L’EHESS vient d’avoir l’heureuse initiative de republier un ouvrage essentiel pour le combat émancipateur de toutes et de tous : Le sexe du savoir de Michelle Le Dœuff  dont la première édition date de 1998. Avec une grande clarté, une rigueur, un savoir  accompagnés d’un réjouissant  humour caustique, la philosophe nous y entraine, selon ses mots, « dans des fouilles archéologiques pour clarifier l’origine enfouie de réflexes toujours contemporains et dont l’ampleur reste à mesurer : y a t-il un lien entre les blocages cognitifs inculqués à toute femme dans la perception de rapports sociaux qui l’impliquent, les mécanismes subtils ou grossiers mis en œuvre par les institutions intellectuelles pour maintenir en leur sein autant de domination masculine qu’elles peuvent et le mode de constitution des savoirs que l’école diffuse ou ne diffuse pas ? »

Le sommaire, ci-dessous, montre la diversité et la richesse de ces fouilles, du Moyen-Âge  au XXe siècle, mais je voudrais insister ici sur des pages qui ont fortement marqué et inspiré notre réflexion dans le chantier Femmes, Savoirs, Pouvoirs.

Dans notre article, « Femmes, savoirs, pouvoirs : le choc de la pandémie » paru dans Regards Croisés  35 (que l’on peut retrouver sur la page du chantier sur le site de l’IRFSU), nous revenions sur la  muettisation des femmes dans le débat public, au parlement comme dans les medias, pendant le premier confinement et pointions la répartition genrée des rôles à laquelle on a assisté:  « Elles cousent, ils causent » – Le sexe du savoir ». Reprenant les critiques de M. Le Dœuff à propos du neutre (de fait masculin) des savoirs, nous interrogions la question des « savoirs de femmes », savoirs pratiques et d’expériences, qui ne feraient pas le poids face aux savoirs théoriques et abstraits, associés au masculin dans les stéréotypes de genre, seuls valorisés dans la hiérarchie éducative, scientifique, culturelle, politique.
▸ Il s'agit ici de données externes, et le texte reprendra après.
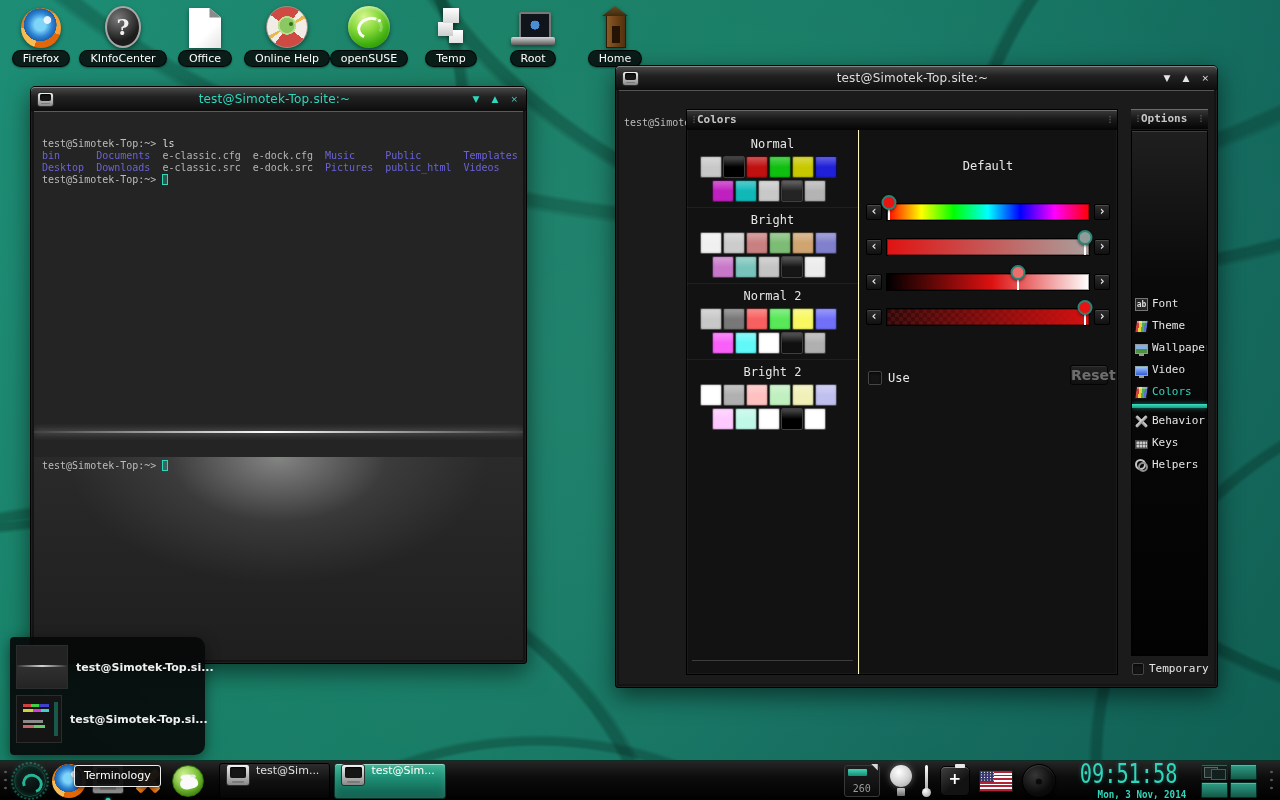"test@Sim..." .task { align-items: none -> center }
« La notion de neutre ne vaut que si l’on retrouve le mouvement qui la crée : elle est enracinement qui se nie », écrit M. Le Dœuff. C’est à cet enracinement que le chantier s’est intéressé dans un autre texte, paru dans la Lettre de l’Institut n°129 d’octobre 2021, sur les épistémologies situées, que l’on peut également retrouver sur la page du chantier sur le site de l’IRFSU).

Hélène Gispert chantier FSP

Signalons également cette vidéo, « Michèle le Dœuff – De Jeanne d’Arc à Fauvette, l’imaginaire genré que l’école engendra », datée du 2 mars 2021

https://www.youtube.com/watch?v=nLPGdlcUrNM&ab_channel=Philomel

Sommaire du Sexe du savoir

  • DESHERENCES
    • Comment l’intuition vint aux femmes
    • Femme-objet de discours : enquête sur les catégories
    • Valeurs/contre-valeurs
    • Savoirs et pouvoirs
    • De l’anti-intellectualisme
    • Essais sur le péché originel
    • Un sujet connaissant en devenir
    • Cohérences
    • Platon divin ? Eve se sait/Apollon ordonne : deux banquets pour un collage
  • RENAISSANCES
    • L’existence intermittente des médeciennes
    • Une norme cognitive
    • Connaître en rêvant ? Objet contre objectivation Construction d’objet ou constitution de champ ? Dame Trotulla
    • Etre comme on est perçue
    • Jurisconsultes en grève
    • Verum index sui
    • Epiphanie pour une récréation
    • La clôture masculine du savoir
    • Les épiclères
    • Trois foulards
    • Triomphe et catéchisme du geôlier
    • Le petit savoir
    • Le jugement de Christine
  • BONNE ESPERANCE
    • On recommande l’aspirine
    • Une philosophie vexante, mais pour qui ? Sciences, lettres et philosophie
    • Finalités
    • L’alchimie du Verbe
    • Phallomélancolie ou gaie science ? Duplicités
    • Le neutre
    • Violence factuelle/violence idéelle
    • Visions
    • L’expérience libérale
    • Sainte Scolastique
    • Une femme et un homme en philosophie
    • L’admirable essai
    • Egalité, différence ou divergence ? Corporations.